Capturing, Reconstructing, and Simulating: the UrbanScene3D Dataset

The paper introduces UrbanScene3D, a comprehensive urban scene dataset that extends the research landscape in urban scene perception, reconstruction, and drone path planning. The dataset includes over 128,000 high-resolution images and 16 diverse scenes, including both real-world and synthetic urban environments. Leveraging Unreal Engine and AirSim, UrbanScene3D facilitates high-fidelity simulations of urban settings, which enhances its utility for researchers working on urban scene understanding. The dataset's extensive scale—covering both large urban areas and intricate city models—distinguishes it from existing resources in this domain.

The authors of UrbanScene3D emphasize its application for aerial path planning through thorough evaluations of different planners using both synthetic and real-world settings. This involves deploying multiple planning algorithms, such as those proposed by Smith et al., Zhou et al., and Zhang et al., each optimized for various operational constraints and objectives like energy efficiency or reconstruction accuracy.
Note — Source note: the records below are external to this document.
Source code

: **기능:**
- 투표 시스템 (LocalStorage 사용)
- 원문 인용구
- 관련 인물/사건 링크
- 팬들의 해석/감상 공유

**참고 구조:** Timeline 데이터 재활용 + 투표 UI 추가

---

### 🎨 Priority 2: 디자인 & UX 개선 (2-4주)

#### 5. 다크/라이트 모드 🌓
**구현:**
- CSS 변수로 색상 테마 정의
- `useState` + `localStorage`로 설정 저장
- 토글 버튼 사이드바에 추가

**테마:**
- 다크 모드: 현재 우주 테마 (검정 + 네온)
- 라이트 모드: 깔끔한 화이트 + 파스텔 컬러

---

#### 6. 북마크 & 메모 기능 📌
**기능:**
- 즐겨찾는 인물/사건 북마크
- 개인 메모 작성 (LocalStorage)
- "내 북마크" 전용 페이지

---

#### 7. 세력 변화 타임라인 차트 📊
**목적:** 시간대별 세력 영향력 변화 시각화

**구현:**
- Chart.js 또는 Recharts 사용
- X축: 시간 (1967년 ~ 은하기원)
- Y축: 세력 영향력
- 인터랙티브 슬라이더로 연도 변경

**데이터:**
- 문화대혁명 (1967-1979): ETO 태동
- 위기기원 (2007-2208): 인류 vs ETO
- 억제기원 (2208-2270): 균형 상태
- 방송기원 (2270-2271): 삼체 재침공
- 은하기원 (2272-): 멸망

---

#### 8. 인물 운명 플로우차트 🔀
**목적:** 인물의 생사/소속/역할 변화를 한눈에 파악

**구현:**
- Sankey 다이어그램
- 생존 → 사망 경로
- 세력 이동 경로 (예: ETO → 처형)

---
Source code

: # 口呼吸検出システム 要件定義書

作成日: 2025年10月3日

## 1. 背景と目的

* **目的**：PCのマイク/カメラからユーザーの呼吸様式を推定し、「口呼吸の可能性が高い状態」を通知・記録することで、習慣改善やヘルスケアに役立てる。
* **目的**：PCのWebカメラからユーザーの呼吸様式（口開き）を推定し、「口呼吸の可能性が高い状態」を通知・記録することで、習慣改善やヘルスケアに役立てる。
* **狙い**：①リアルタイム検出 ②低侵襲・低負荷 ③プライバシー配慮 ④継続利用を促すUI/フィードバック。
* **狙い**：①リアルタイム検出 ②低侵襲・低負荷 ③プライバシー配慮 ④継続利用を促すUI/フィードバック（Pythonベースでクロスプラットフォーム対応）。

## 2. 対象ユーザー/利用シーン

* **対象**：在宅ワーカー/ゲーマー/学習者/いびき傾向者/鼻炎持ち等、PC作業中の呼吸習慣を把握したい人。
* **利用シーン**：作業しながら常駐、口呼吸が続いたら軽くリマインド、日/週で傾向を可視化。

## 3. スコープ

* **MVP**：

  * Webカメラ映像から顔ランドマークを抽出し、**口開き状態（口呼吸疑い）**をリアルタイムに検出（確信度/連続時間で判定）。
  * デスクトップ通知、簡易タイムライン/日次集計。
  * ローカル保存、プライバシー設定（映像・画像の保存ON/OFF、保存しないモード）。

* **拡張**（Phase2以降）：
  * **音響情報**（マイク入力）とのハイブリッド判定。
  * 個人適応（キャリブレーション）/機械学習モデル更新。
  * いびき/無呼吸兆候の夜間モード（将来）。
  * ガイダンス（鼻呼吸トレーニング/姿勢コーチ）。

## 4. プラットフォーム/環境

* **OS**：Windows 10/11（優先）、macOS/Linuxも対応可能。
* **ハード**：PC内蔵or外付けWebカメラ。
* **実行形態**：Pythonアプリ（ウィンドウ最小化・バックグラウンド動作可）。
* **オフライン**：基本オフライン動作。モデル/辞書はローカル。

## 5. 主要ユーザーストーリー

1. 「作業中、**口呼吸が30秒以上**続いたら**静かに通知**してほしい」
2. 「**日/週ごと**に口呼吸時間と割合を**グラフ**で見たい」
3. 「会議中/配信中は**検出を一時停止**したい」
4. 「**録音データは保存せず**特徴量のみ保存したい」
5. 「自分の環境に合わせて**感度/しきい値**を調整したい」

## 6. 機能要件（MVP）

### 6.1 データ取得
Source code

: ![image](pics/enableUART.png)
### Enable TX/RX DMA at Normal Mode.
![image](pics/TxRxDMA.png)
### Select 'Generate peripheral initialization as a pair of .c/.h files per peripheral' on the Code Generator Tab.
The dataset's benchmark includes over 130 flight paths across varying conditions, providing a robust platform for comparing and enhancing path planning methodologies.

Of particular note is the dataset's provision of several proxy representations for the urban environments at varying levels of detail. This enables nuanced analyses of path planning strategies and their effects on 3D reconstruction quality. The paper presents comprehensive numerical results that highlight the impact of using finer proxies on reconstruction completeness and accuracy, confirming that higher detail in proxies generally enhances the fidelity of reconstruction efforts.

UrbanScene3D's implications extend into several theoretical and practical domains. It introduces novel opportunities for advancing algorithms in multi-view stereo reconstruction, depth estimation, and neural rendering tasks. Simulators integrated with real-world scenes, equipped with detailed physical interactions and diverse environmental conditions, can significantly accelerate the development of robust and transferable autonomous systems.

The dataset's path planning benchmarks are particularly instrumental for the development of heuristic functions and real-time planning algorithms that optimize drone navigation for complete urban scene coverage. This aligns with emerging needs in urban environments where UAV exploration must balance efficiency, safety, and data richness.

Looking ahead, this dataset could serve as a foundational tool for the incorporation of high-level geometric features like structural points and wire-frames. Such enhancements could pave the way for more intricate applications in digital twin simulations and real-time monitoring of urban dynamics. The authors' commitment to growing this dataset suggests a potentially expanding role for UrbanScene3D in future advancements in urban informatics and computational modeling.